- [How to complete this task]
Repeat each entry as written and leave the images out of the copy.

- [Source information]

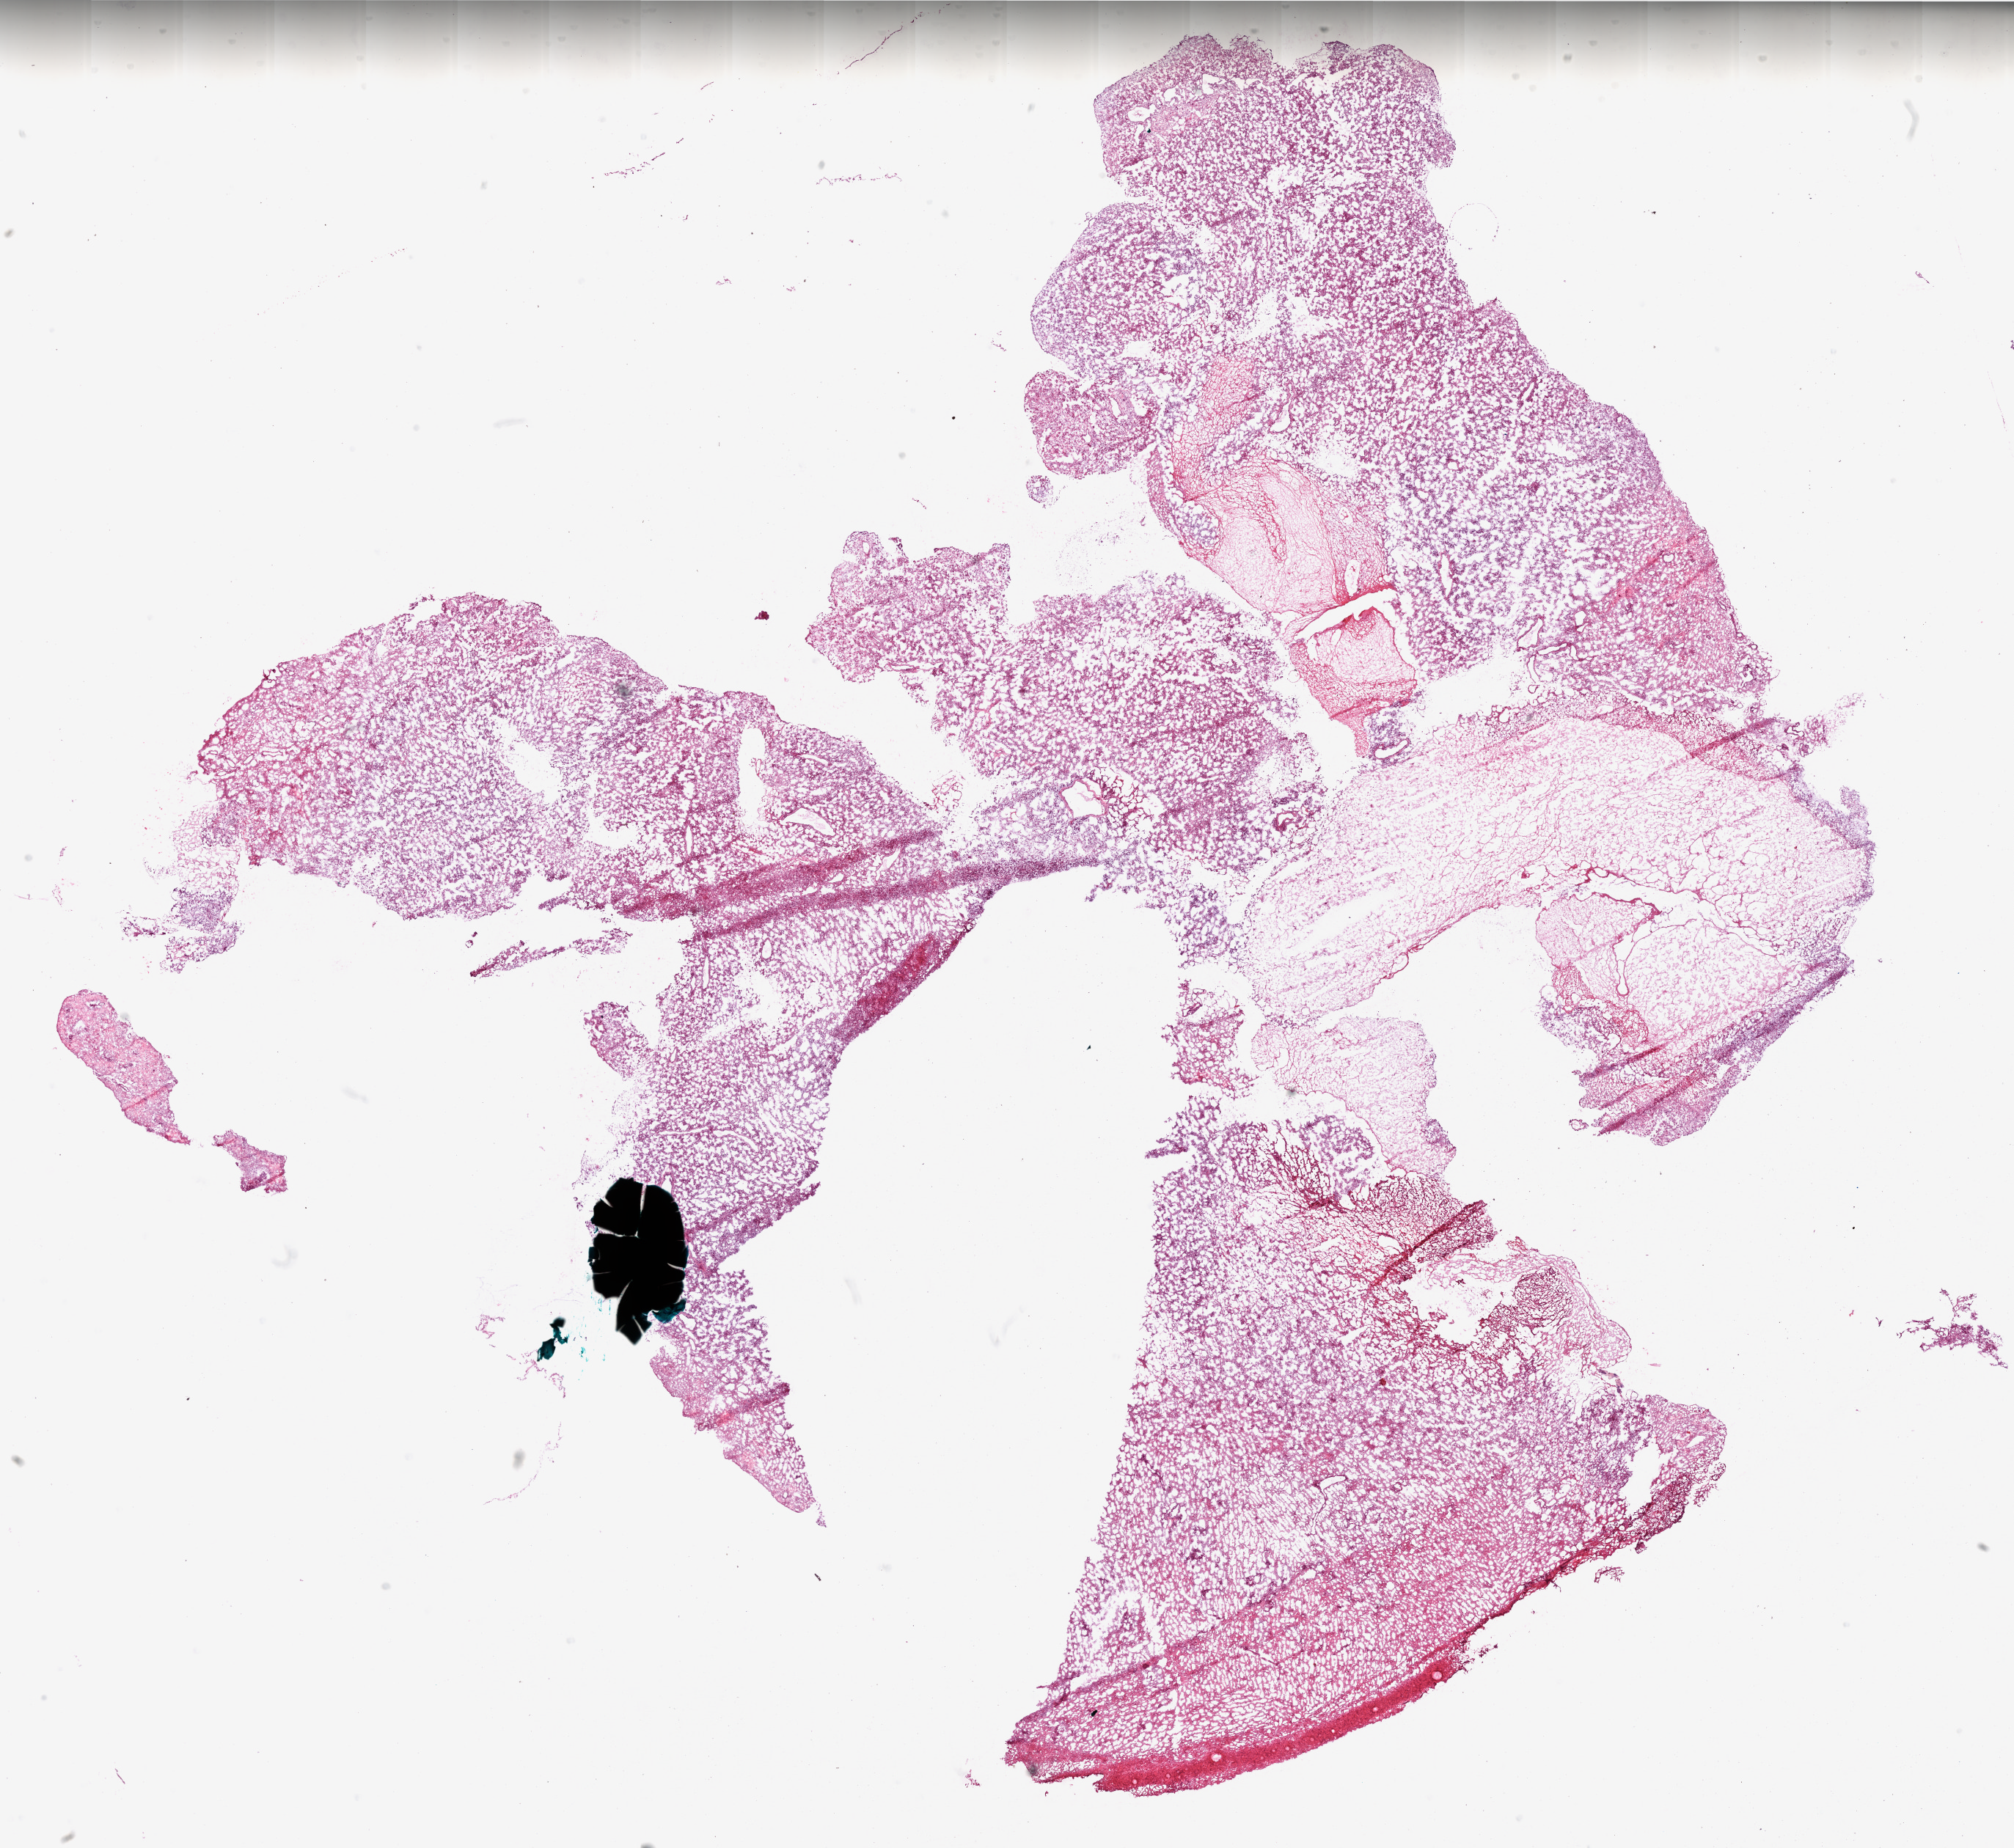
H&E whole-slide image — a low-resolution overview of the entire scanned area, about 22.0 x 20.2 mm (from a 20x scan). Frozen section. Primary tumour sample from the brain. Male patient; age at initial diagnosis 48 years. Slide review estimates, as recorded: tumour cells 70%, tumour nuclei 95%, normal cells 0%, stromal cells 5%, necrosis 25%. Infiltration values recorded for this section: lymphocyte infiltration 0%.
Pathologic diagnosis: Glioblastoma.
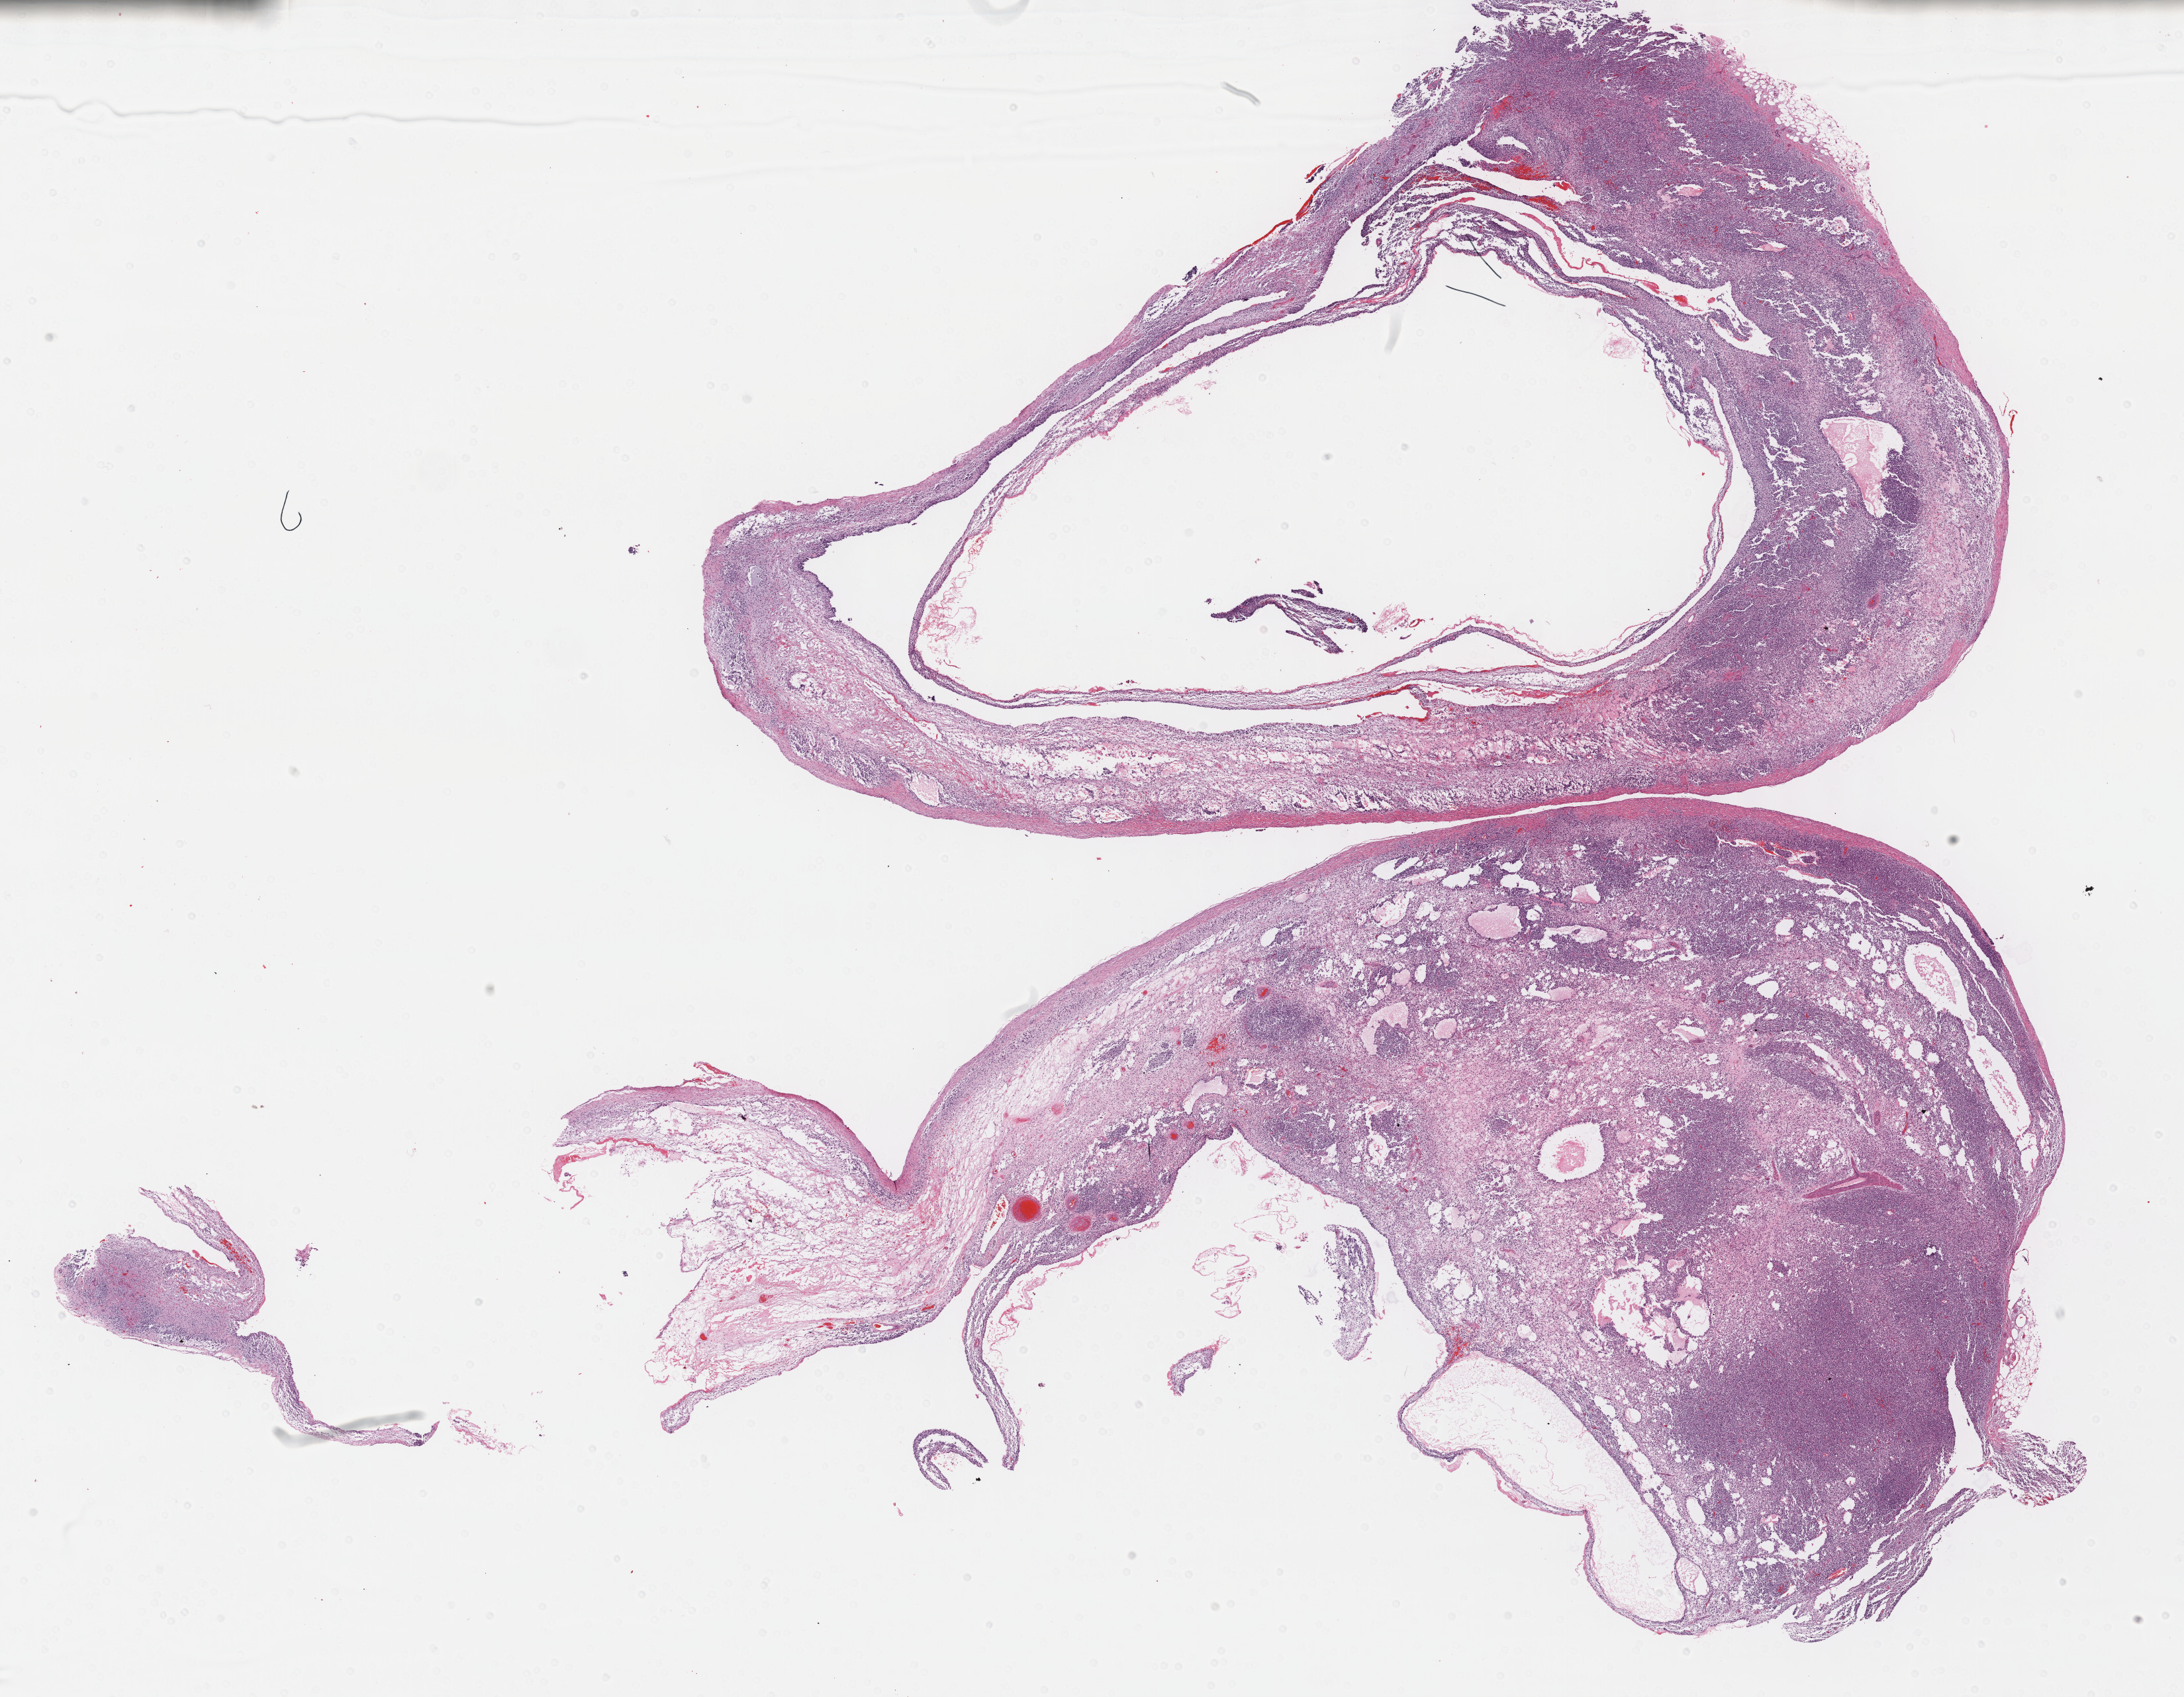
Whole-slide histology image, Hematoxylin and eosin (H&E) stained — shown as a low-resolution overview of the whole scanned area (about 26.7 x 20.7 mm, acquisition: 40x scan). FFPE section. Retroperitoneum and peritoneum, primary tumour sample. Male, age 57 years at initial diagnosis.
* pathologic diagnosis: Dedifferentiated liposarcoma (retroperitoneum)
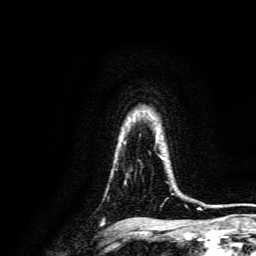
Breast MRI, one axial slice. Position 118 of 134 along the scan axis. Cropped to one breast. Dynamic contrast-enhanced series, time point 2 of 6 at this slice position (early post-contrast). 3 T. TE 4.7 ms, TR 9 ms. 256 × 256 image matrix, field of view 170 × 170 mm. Female patient.
Outlined on this slice (semi-automatic segmentation, software-assisted and operator-edited):
- enhancing-tissue mask used for the functional tumour volume (all voxels passing the contrast-enhancement thresholds inside the analysis volume; usually the tumour): bounding box <158,155,164,159> (left, top, right, bottom; pixels)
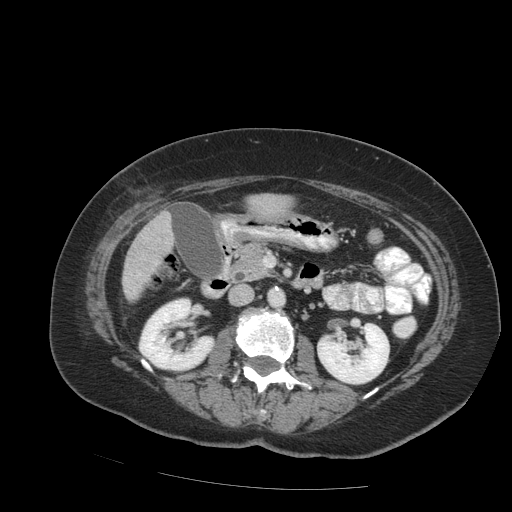
Contrast-enhanced abdominal CT (liver protocol), one axial slice; slice 30 of 99 in the series (ordered by position); soft-tissue window (W 400 / L 40 HU); 512 × 512 image matrix, field of view 400 × 400 mm. From the clinical record (not read from this slice): diagnosis: hepatocellular carcinoma (patient treated with transarterial chemoembolisation; whether this scan precedes or follows treatment is not stated here); TNM stage (as recorded): Stage-IVB; Child-Pugh class: A; tumour differentiation: moderately differentiated; tumour nodularity: uninodular.
Annotated regions visible in this slice (semi-automatically segmented with operator editing):
- liver parenchyma outside the tumour (the mass and vessels are separate outlines, so this box may not span the whole liver): bounding box [x1, y1, x2, y2] px = [122, 212, 172, 300]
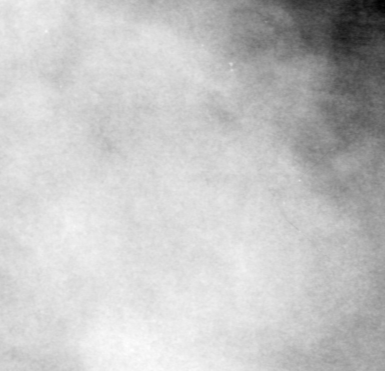
Region of interest cut from a scanned film mammogram (one marked finding); left breast; CC view; BI-RADS breast density category 3 (scale 1–4).
- Marked abnormality: mass, shape lobulated, margins obscured; BI-RADS assessment category 0; pathology (as recorded): benign.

- [Solution]
H&E whole-slide image — a low-resolution overview of the entire scanned area, about 22.0 x 20.2 mm (from a 20x scan). Frozen section. Primary tumour sample from the brain. Male patient; age at initial diagnosis 48 years. Slide review estimates, as recorded: tumour cells 70%, tumour nuclei 95%, normal cells 0%, stromal cells 5%, necrosis 25%. Infiltration values recorded for this section: lymphocyte infiltration 0%.
Pathologic diagnosis: Glioblastoma.
Whole-slide histology image, Hematoxylin and eosin (H&E) stained — shown as a low-resolution overview of the whole scanned area (about 26.7 x 20.7 mm, acquisition: 40x scan). FFPE section. Retroperitoneum and peritoneum, primary tumour sample. Male, age 57 years at initial diagnosis.
* pathologic diagnosis: Dedifferentiated liposarcoma (retroperitoneum)
Breast MRI, one axial slice. Position 118 of 134 along the scan axis. Cropped to one breast. Dynamic contrast-enhanced series, time point 2 of 6 at this slice position (early post-contrast). 3 T. TE 4.7 ms, TR 9 ms. 256 × 256 image matrix, field of view 170 × 170 mm. Female patient.
Outlined on this slice (semi-automatic segmentation, software-assisted and operator-edited):
- enhancing-tissue mask used for the functional tumour volume (all voxels passing the contrast-enhancement thresholds inside the analysis volume; usually the tumour): bounding box <158,155,164,159> (left, top, right, bottom; pixels)
Contrast-enhanced abdominal CT (liver protocol), one axial slice; slice 30 of 99 in the series (ordered by position); soft-tissue window (W 400 / L 40 HU); 512 × 512 image matrix, field of view 400 × 400 mm. From the clinical record (not read from this slice): diagnosis: hepatocellular carcinoma (patient treated with transarterial chemoembolisation; whether this scan precedes or follows treatment is not stated here); TNM stage (as recorded): Stage-IVB; Child-Pugh class: A; tumour differentiation: moderately differentiated; tumour nodularity: uninodular.
Annotated regions visible in this slice (semi-automatically segmented with operator editing):
- liver parenchyma outside the tumour (the mass and vessels are separate outlines, so this box may not span the whole liver): bounding box [x1, y1, x2, y2] px = [122, 212, 172, 300]
Region of interest cut from a scanned film mammogram (one marked finding); left breast; CC view; BI-RADS breast density category 3 (scale 1–4).
- Marked abnormality: mass, shape lobulated, margins obscured; BI-RADS assessment category 0; pathology (as recorded): benign.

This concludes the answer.